-- START GIVEN TEXT --

That's true, and I've had similar experiences, but it doesn't argue against my saying that these engineering disciplines have many basics in common.

My only reason for posting was to argue against the idea that different engineering fields have no common base. They either do, or they're not based in science, which is the common base for all engineering fields.

As to a new project that has little in common with existing projects or established engineering fields, the obvious solution is to depend on basic science rather than nonexistent engineering projects, which would be the best approach to a project like this one.

All new engineering projects teach us one thing -- no matter how many advance expectations and predictions, by the time the project is operational, all of us will be educated in new principles that no one anticipated.



For me the various engineering streams are just as different from each other as from every other non-engineering discipline. There is no way a mechanical engineer could work in the electronics, IT or biochemical engineering fields.

If you are going to label the common base as "science" then you could equally say engineering is common with psychology since they both involve "words". That makes equally as much sense.


> For me the various engineering streams are just as different from each other as from every other non-engineering discipline.

False, and that cannot be used to argue that they're not all directly derived from physics. Look at cosmology and particle physics. It's hard to imagine two fields that are less alike -- one studies nature at the largest scales, the other at the smallest. But not only are they both physical fields and share the same theories, but they attend each other's conferences and work together on common issues.

Remember that engineering is applied science. This is true for all engineering fields in which people place their trust.

> There is no way a mechanical engineer could work in the electronics, IT or biochemical engineering fields.

Same reply -- it's not relevant to the issue of their scientific underpinnings.

> If you are going to label the common base as "science" then you could equally say engineering is common with psychology since they both involve "words".

When you think of a coherent argument, post again. Psychology isn't scientific, engineering is, and the topic is science. When a psychologist uses the word "gravity", he means seriousness. When an engineer uses the word, he means spacetime curvature.

-- END GIVEN TEXT --

- [WORK TO BE COMPLETED] Reproduce the forum exchange above about whether engineering fields share a common base, word for word and in full.

-- START DATA SUPPLIED --

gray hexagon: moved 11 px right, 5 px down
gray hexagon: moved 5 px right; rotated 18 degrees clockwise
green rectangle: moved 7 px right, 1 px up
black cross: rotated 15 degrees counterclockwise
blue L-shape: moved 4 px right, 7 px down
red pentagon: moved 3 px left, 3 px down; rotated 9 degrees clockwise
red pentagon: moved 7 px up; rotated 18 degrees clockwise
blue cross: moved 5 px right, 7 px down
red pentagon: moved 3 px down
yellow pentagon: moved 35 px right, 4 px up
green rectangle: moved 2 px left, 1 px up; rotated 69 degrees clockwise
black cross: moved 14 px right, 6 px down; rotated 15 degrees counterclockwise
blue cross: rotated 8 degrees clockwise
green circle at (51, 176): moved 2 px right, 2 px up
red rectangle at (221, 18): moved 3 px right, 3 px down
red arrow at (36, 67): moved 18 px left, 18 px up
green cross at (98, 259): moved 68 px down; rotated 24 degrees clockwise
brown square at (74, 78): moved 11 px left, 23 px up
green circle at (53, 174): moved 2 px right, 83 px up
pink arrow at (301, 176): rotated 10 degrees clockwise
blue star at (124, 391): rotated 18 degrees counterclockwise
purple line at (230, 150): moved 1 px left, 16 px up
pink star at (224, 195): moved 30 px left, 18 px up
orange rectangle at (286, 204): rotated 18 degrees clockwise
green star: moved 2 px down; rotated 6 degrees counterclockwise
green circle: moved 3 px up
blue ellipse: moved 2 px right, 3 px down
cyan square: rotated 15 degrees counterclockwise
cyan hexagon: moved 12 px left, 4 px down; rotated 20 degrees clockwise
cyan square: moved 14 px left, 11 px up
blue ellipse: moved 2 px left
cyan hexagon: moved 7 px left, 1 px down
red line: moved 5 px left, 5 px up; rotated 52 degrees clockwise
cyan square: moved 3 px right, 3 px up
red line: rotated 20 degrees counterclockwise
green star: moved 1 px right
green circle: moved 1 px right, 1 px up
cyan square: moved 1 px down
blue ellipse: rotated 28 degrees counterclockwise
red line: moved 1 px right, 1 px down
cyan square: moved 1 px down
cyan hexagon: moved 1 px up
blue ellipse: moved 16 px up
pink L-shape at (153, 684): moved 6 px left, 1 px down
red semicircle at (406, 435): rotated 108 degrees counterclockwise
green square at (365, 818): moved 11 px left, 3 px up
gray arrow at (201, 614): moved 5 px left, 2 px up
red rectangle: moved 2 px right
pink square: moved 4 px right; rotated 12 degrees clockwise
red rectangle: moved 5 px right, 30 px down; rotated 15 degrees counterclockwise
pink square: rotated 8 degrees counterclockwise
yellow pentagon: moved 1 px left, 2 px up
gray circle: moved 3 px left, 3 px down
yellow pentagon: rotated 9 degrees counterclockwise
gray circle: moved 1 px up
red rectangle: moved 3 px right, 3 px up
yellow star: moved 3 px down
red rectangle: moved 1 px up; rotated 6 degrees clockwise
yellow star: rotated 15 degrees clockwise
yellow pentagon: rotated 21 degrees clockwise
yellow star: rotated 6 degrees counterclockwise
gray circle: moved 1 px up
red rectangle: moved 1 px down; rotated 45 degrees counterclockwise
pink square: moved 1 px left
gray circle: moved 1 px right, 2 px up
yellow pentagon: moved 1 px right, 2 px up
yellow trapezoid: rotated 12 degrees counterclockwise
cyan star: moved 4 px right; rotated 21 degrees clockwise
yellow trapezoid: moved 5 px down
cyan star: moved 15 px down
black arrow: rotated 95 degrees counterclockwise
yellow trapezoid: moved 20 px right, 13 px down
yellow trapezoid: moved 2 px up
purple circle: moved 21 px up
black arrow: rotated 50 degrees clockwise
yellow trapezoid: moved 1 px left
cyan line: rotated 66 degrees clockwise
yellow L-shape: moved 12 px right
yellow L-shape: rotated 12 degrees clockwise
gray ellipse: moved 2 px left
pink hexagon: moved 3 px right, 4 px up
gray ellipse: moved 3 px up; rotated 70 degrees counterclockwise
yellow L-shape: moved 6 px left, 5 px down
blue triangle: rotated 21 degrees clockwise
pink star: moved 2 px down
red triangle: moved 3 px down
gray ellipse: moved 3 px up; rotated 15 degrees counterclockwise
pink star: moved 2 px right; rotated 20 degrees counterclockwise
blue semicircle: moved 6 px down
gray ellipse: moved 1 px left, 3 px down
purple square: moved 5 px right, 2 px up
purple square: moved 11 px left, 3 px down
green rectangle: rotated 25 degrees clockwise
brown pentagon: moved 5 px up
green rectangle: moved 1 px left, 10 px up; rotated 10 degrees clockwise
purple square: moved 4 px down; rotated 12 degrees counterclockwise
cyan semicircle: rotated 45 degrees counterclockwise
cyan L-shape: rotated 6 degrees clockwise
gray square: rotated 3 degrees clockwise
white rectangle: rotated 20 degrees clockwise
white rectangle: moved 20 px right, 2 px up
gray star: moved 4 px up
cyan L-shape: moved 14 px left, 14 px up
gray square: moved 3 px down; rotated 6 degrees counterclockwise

-- END DATA SUPPLIED --

- [SOLUTION TO THIS TASK]
That's true, and I've had similar experiences, but it doesn't argue against my saying that these engineering disciplines have many basics in common.

My only reason for posting was to argue against the idea that different engineering fields have no common base. They either do, or they're not based in science, which is the common base for all engineering fields.

As to a new project that has little in common with existing projects or established engineering fields, the obvious solution is to depend on basic science rather than nonexistent engineering projects, which would be the best approach to a project like this one.

All new engineering projects teach us one thing -- no matter how many advance expectations and predictions, by the time the project is operational, all of us will be educated in new principles that no one anticipated.



For me the various engineering streams are just as different from each other as from every other non-engineering discipline. There is no way a mechanical engineer could work in the electronics, IT or biochemical engineering fields.

If you are going to label the common base as "science" then you could equally say engineering is common with psychology since they both involve "words". That makes equally as much sense.


> For me the various engineering streams are just as different from each other as from every other non-engineering discipline.

False, and that cannot be used to argue that they're not all directly derived from physics. Look at cosmology and particle physics. It's hard to imagine two fields that are less alike -- one studies nature at the largest scales, the other at the smallest. But not only are they both physical fields and share the same theories, but they attend each other's conferences and work together on common issues.

Remember that engineering is applied science. This is true for all engineering fields in which people place their trust.

> There is no way a mechanical engineer could work in the electronics, IT or biochemical engineering fields.

Same reply -- it's not relevant to the issue of their scientific underpinnings.

> If you are going to label the common base as "science" then you could equally say engineering is common with psychology since they both involve "words".

When you think of a coherent argument, post again. Psychology isn't scientific, engineering is, and the topic is science. When a psychologist uses the word "gravity", he means seriousness. When an engineer uses the word, he means spacetime curvature.